よくよく考えてみたら、一度も夫に占いをしてもらったことはありません。占いサークルの内容もある時はタロット占いであったり、ある時は手相占いであったり、話の内容に整合性がなかったようにも思いますが、今となってはハッキリしたことも覚えていません。
結婚を機に変わったのは「今の彼」だけでなく「過去の彼」も
結婚を機に、突然モラハラが始まりました。今まで声を荒げたところを見たことがなかった彼が顔色を変えて机や壁に頭を打ちつ受ける姿を見たときの衝撃は今でも忘れられません。
文字通り「人が変わってしまった」と元夫のことを認識していました。
しかし、変わったのは今の彼(結婚後の彼)だけではなく、夫が話してくれた過去のエピソードもがらりと変わってしまったのです。
夫からは、幼少期に親から怒られた際に倉庫のような場所に閉じ込められたり、家から閉め出されたり、怒鳴られてきたことがあるという話を結婚前に聞いていました。そして「親が怒ったときは本当に怖かった」とも聞いていたのです。
子どもが生まれた後、夫が子どもに対して怒りをコントロールできずにひどく怒鳴ったり暴れたりすることで、過去に聞いたエピソードの話を問いかけたことがあります。
私はその時に自分が嫌だと思った気持ちを思い出して、子どもに同じ思いをさせないでほしいとお願いするつもりでした。
しかし、夫は突然「親は自分の一番の理解者である。怒鳴られたことなどない。」と言い出したのです。

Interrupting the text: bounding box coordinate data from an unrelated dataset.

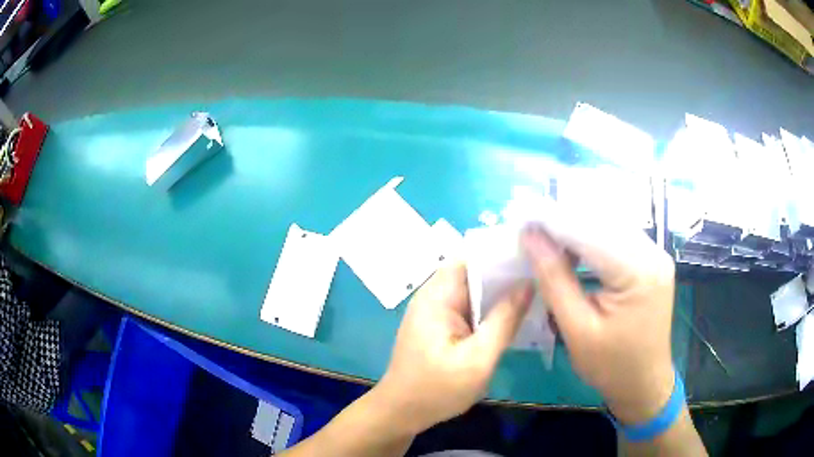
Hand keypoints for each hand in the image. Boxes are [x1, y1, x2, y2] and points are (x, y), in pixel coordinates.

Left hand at [374, 262, 532, 434]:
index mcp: (437, 296)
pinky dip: (490, 308)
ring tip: (537, 289)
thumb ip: (504, 321)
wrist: (401, 413)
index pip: (471, 256)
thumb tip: (528, 283)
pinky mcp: (440, 325)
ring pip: (474, 290)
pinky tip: (514, 313)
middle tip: (543, 273)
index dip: (502, 251)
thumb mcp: (477, 359)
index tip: (533, 253)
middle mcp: (434, 296)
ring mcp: (435, 311)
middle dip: (506, 271)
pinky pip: (469, 307)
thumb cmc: (437, 390)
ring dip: (500, 291)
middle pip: (474, 271)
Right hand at [522, 222, 675, 424]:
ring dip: (578, 227)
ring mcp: (656, 255)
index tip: (522, 216)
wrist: (644, 383)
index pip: (590, 233)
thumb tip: (531, 238)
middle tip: (530, 224)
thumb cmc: (610, 366)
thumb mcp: (577, 330)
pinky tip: (572, 246)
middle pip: (603, 223)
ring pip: (610, 226)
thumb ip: (555, 280)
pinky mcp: (652, 261)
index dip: (554, 220)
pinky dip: (593, 239)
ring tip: (545, 233)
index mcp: (638, 271)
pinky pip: (619, 239)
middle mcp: (653, 253)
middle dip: (564, 220)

結局夫は、自分の爆発ともいえる怒りの感情の原因を「自分の未熟さ」だと結論付けて終わりました。夫自身の口から語られたエピソードは、夫自身により否定されてなかったことになりました。
本当の過去はどれ?正体の分からない元夫
過去は終わったことではありますが、過去の蓄積が今現在の自分自身をつくっています。過去に飛んだ主人公が過去を変えてしまったことで、未来まで変わってしまうというSF映画があるように、過去から今、今から未来へと物事は1つの軸で繋がっている連続体であり、過去と今は切っても切り離せない関係です。
確かめようもないことですが、もしかすると結婚前から夫が自分自身のエピソードとして話していたエピソードは実際は他の人のものだったのかもしれません。そして、私との共通エピソードは、私の話に便乗しただけだったのかもしれません。しかし、その時は週に一度程度会うだけだったので、夫の言うことの整合性の有無までは判断できませんでした。私が過去のエピソードを聞いて知ったつもりになっていた夫は実は架空の人物で本当は存在しない人だったかもしれません。

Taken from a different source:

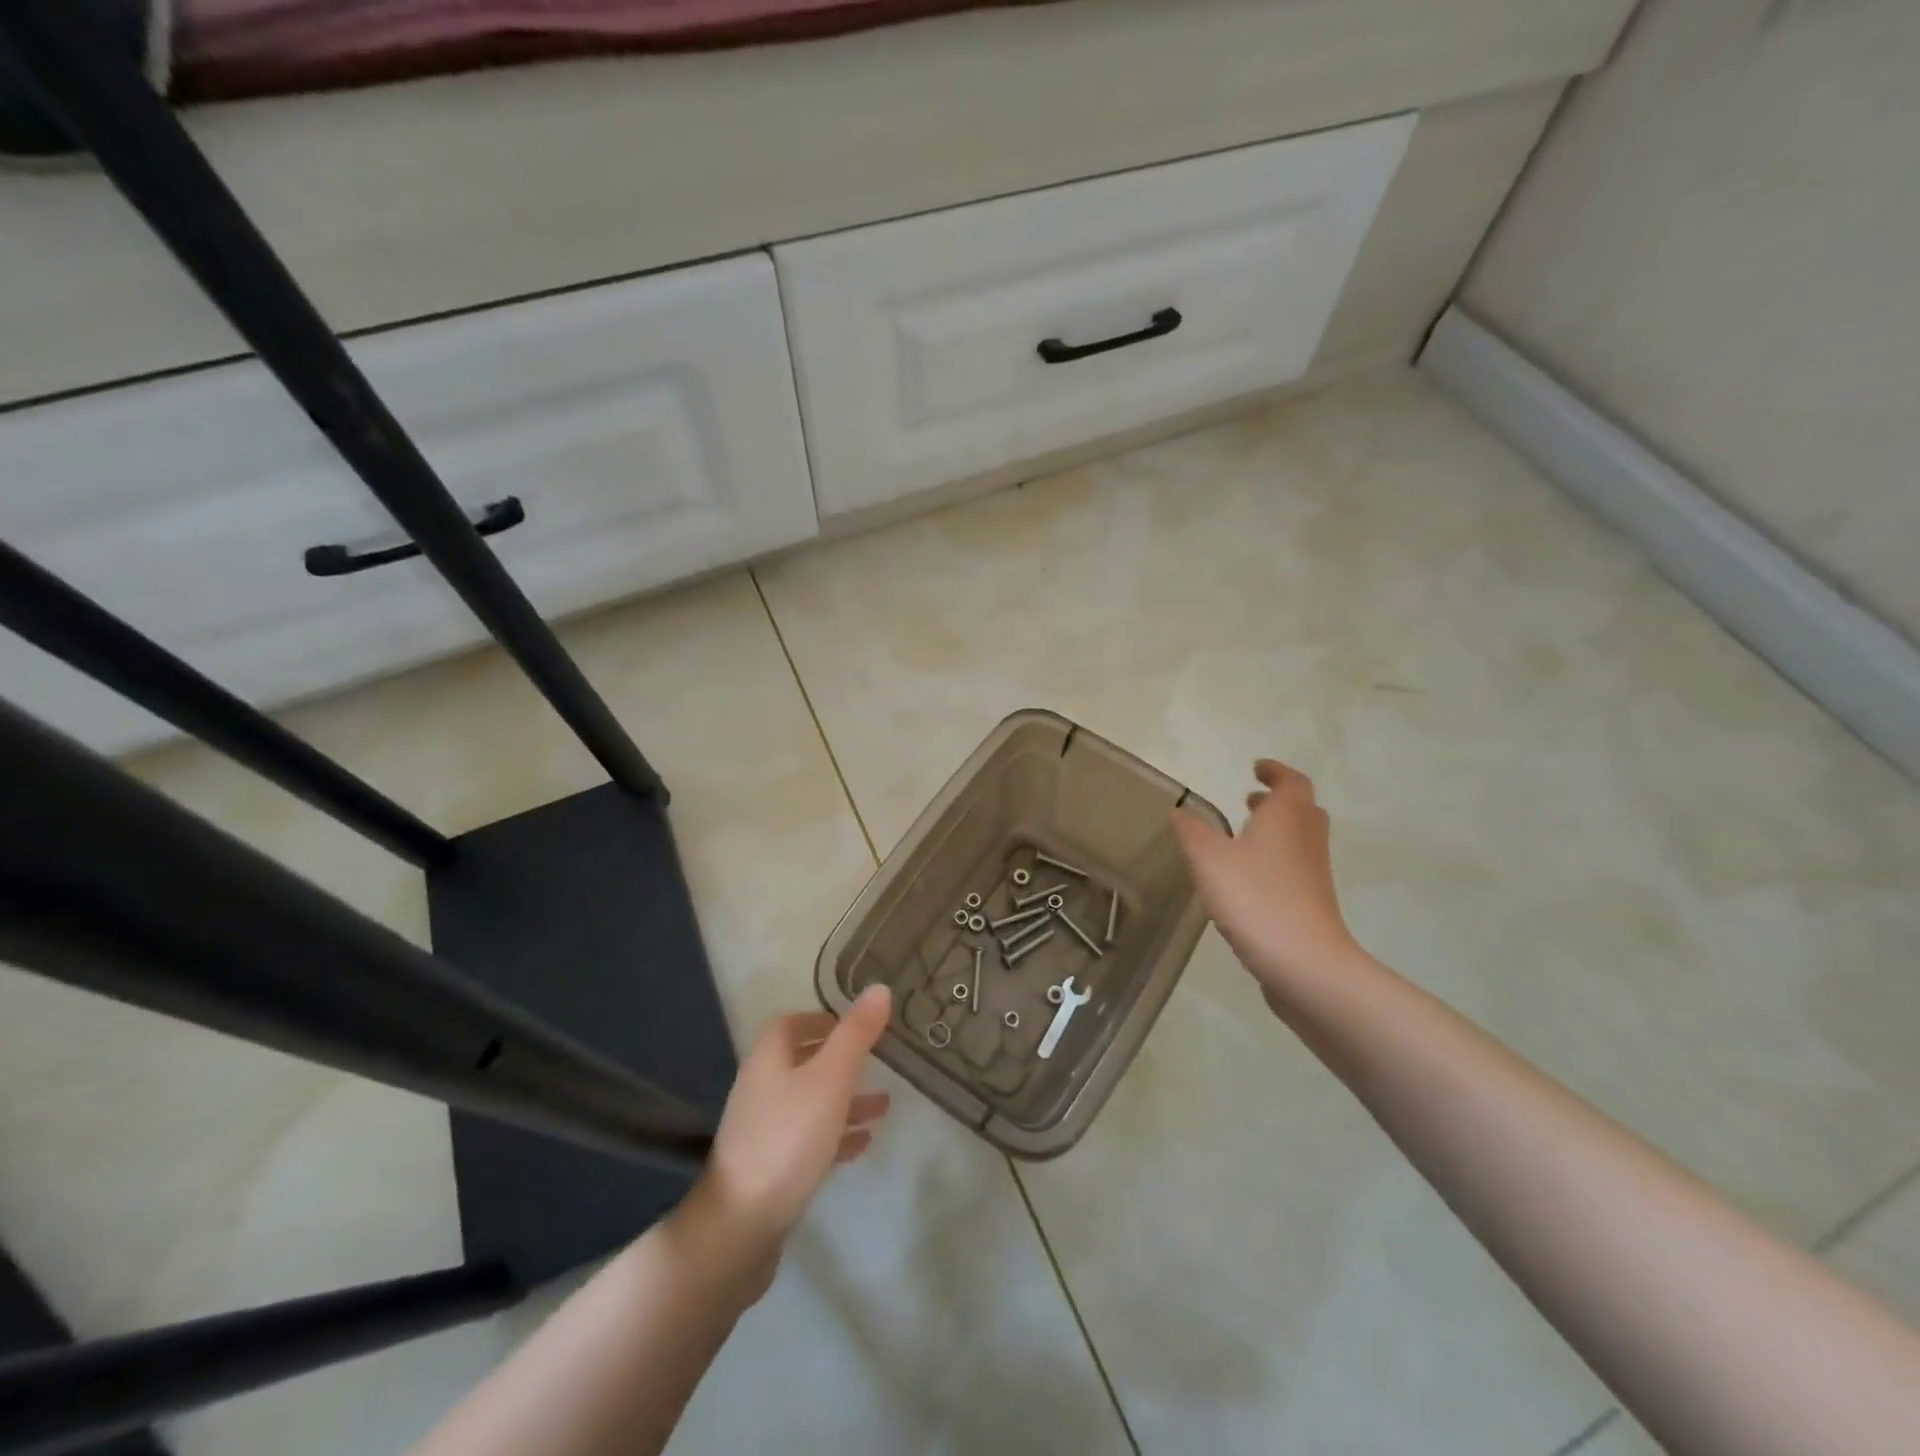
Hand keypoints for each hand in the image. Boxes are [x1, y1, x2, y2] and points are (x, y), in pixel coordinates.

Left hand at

言っていることが数日単位でコロコロと変わり、その場その場で自分の都合のいいようにも過去を書き換えることができる人。
いまでも、彼がどういう人物であったのかがよく分からないままです。
モラル・ハラスメントの加害者は、他人という鏡の中に自分の姿を虚しく捜している、ただ像を作り出す機械にすぎないのである。
モラル・ハラスメントの加害者には本当の意味での感情がない。~(中略)~ <個人史>を持つこともできない。